Calcium and Potassium Channels in Experimental Subarachnoid Hemorrhage and Transient Global Ischemia

1Department for Neurosurgery, Medical Faculty, Heinrich Heine University, Moorenstraße 5, 40225 Düsseldorf, Germany
2Institute for Neurophysiology, University of Cologne, Robert-Koch-Straße 39, 50931 Cologne, Germany
3Center of Molecular Medicine, Cologne, Germany

Received 19 September 2012; Accepted 27 October 2012

Academic Editor: R. Loch Macdonald

Copyright © 2012 Marcel A. Kamp et al. This is an open access article distributed under the Creative Commons Attribution License, which permits unrestricted use, distribution, and reproduction in any medium, provided the original work is properly cited.

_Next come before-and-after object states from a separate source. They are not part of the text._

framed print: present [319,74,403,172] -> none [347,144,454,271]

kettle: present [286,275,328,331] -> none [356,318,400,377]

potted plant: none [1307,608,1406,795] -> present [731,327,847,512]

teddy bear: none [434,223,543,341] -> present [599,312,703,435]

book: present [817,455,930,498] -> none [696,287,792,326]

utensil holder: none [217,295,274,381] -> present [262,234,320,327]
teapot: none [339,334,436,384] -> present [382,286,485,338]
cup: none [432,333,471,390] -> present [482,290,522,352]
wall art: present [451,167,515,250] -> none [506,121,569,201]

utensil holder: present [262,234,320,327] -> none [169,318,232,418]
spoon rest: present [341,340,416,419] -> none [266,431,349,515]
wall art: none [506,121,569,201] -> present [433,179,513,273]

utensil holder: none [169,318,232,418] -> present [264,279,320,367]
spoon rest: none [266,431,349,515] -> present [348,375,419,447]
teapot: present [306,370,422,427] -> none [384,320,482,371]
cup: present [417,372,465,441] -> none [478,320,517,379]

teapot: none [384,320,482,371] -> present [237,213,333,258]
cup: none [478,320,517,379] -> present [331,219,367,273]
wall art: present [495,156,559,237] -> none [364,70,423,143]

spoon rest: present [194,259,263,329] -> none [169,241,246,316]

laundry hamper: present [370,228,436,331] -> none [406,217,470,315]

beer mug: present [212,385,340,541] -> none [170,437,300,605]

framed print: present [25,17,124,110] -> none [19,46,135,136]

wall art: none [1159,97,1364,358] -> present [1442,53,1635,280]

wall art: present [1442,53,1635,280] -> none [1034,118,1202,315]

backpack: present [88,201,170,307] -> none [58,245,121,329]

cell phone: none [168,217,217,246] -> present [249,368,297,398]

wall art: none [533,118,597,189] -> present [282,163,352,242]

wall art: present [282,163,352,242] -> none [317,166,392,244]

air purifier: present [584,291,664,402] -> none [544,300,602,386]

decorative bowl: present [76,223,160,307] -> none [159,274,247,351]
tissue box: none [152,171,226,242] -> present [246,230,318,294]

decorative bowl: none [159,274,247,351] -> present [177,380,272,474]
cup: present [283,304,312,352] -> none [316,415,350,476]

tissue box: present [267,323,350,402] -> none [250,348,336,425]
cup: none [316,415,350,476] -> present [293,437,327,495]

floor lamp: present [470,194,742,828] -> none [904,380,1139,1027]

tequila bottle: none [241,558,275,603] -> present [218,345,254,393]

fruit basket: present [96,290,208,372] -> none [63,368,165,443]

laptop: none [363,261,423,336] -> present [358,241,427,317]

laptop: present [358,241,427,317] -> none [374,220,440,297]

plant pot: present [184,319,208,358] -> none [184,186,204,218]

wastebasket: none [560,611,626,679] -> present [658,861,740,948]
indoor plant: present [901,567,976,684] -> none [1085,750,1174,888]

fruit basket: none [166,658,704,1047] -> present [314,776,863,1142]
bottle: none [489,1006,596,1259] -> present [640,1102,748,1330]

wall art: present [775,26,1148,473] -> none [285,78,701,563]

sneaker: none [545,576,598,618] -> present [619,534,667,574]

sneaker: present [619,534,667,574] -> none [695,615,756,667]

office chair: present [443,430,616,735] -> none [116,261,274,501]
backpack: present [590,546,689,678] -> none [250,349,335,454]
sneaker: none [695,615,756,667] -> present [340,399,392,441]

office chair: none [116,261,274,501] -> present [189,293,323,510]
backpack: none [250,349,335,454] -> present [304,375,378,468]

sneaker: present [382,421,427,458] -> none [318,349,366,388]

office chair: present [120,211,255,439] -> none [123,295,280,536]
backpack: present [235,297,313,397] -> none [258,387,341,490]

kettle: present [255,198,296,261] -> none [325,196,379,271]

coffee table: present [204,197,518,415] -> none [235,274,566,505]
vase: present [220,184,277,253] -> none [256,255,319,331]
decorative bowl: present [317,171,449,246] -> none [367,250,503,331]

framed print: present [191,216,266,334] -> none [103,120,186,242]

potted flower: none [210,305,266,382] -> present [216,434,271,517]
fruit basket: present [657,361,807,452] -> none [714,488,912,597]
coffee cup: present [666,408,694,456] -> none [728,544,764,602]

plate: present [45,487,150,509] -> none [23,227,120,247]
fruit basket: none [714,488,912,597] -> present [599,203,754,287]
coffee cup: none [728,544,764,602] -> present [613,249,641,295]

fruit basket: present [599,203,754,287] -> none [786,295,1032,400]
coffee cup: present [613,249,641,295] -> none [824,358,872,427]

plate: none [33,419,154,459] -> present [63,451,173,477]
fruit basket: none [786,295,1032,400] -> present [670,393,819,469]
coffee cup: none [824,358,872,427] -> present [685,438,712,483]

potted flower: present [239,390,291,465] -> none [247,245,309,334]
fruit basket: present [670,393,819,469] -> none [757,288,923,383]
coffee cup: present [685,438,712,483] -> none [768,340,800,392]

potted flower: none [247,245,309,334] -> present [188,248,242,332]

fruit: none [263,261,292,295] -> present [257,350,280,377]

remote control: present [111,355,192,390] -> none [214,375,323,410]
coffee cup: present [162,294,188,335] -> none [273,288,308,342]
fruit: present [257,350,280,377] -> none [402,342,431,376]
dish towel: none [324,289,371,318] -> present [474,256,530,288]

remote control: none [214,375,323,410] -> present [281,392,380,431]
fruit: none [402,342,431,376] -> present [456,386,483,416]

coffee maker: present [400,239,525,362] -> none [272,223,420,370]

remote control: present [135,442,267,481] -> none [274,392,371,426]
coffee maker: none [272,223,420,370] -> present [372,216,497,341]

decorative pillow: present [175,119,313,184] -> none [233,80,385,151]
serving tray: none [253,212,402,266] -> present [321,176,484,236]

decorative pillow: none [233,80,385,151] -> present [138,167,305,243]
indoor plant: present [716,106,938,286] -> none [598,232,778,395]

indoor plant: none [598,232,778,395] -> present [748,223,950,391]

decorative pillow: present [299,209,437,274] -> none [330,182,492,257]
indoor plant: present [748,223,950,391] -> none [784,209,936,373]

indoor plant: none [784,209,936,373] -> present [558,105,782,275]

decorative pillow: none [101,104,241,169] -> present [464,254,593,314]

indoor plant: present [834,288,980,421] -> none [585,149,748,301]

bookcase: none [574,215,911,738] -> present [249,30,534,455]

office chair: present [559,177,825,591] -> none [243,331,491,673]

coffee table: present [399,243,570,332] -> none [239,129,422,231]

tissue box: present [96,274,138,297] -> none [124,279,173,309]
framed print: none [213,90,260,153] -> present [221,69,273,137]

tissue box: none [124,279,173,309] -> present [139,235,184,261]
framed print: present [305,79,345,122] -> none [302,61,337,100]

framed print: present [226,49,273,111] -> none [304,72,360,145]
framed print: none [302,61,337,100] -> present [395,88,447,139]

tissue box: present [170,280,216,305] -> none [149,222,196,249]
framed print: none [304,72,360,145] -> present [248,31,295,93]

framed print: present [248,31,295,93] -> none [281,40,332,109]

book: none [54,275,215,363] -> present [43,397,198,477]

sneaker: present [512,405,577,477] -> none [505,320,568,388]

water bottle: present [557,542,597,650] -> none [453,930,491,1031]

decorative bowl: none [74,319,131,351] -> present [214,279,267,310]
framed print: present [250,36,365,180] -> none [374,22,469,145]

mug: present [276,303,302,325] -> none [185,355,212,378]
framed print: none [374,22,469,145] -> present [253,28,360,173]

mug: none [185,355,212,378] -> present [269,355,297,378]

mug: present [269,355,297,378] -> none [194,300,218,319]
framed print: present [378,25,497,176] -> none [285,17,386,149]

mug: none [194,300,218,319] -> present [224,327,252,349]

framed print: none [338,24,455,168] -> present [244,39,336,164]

Healthy cerebrovascular myocytes express members of several different ion channel families which regulate resting membrane potential, vascular diameter, and vascular tone and are involved in cerebral autoregulation. In animal models, in response to subarachnoid blood, a dynamic transition of ion channel expression and function is initiated, with acute and long-term effects differing from each other. Initial hypoperfusion after exposure of cerebral vessels to oxyhemoglobin correlates with a suppression of voltage-gated potassium channel activity, whereas delayed cerebral vasospasm involves changes in other potassium channel and voltage-gated calcium channels expression and function. Furthermore, expression patterns and function of ion channels appear to differ between main and small peripheral vessels, which may be key in understanding mechanisms behind subarachnoid hemorrhage-induced vasospasm. Here, changes in calcium and potassium channel expression and function in animal models of subarachnoid hemorrhage and transient global ischemia are systematically reviewed and their clinical significance discussed.